> [Page-level text extractions]:

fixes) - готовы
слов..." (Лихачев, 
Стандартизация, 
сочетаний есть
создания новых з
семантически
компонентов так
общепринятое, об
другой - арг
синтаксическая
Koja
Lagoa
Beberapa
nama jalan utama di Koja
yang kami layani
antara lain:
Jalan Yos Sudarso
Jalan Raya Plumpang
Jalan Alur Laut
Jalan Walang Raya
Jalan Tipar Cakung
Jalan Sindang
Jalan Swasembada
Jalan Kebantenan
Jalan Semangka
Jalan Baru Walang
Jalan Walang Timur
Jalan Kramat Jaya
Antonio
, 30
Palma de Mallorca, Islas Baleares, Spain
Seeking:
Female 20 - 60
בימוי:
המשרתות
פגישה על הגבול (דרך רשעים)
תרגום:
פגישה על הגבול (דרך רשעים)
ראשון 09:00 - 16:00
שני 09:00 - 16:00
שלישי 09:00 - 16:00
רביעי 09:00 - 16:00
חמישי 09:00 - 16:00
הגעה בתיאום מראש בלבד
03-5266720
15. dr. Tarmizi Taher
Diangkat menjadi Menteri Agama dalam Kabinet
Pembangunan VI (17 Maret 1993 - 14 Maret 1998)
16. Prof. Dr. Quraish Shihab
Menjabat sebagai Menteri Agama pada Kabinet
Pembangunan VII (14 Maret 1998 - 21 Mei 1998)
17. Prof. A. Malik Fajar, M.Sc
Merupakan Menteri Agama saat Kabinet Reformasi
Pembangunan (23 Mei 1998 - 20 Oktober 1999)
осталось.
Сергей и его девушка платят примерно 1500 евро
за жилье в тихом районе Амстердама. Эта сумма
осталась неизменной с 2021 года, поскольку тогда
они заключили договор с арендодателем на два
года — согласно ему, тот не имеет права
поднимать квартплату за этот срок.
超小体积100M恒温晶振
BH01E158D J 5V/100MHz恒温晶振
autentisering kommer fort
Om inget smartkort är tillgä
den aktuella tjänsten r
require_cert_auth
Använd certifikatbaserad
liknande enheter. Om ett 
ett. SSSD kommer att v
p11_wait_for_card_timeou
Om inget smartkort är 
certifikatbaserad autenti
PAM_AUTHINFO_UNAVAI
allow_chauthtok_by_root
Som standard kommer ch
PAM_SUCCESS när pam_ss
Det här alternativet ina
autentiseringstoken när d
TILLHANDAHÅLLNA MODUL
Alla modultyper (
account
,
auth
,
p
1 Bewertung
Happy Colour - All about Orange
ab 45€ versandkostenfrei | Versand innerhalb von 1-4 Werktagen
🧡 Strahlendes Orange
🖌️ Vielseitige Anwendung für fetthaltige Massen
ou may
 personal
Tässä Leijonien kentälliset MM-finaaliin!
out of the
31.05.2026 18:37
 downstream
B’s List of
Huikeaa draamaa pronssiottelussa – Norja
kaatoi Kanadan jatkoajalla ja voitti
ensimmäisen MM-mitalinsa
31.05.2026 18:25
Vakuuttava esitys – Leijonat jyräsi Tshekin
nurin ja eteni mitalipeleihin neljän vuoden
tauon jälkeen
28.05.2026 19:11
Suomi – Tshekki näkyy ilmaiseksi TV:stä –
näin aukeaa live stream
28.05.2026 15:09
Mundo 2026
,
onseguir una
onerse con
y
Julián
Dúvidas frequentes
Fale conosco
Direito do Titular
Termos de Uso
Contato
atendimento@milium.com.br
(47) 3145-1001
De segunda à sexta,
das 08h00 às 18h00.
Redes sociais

> [WHAT IS EXPECTED]: Filter the lines above, keeping each one that contains the string "Maret".

> [TASK SOLUTION]:
Pembangunan VI (17 Maret 1993 - 14 Maret 1998)
Pembangunan VII (14 Maret 1998 - 21 Mei 1998)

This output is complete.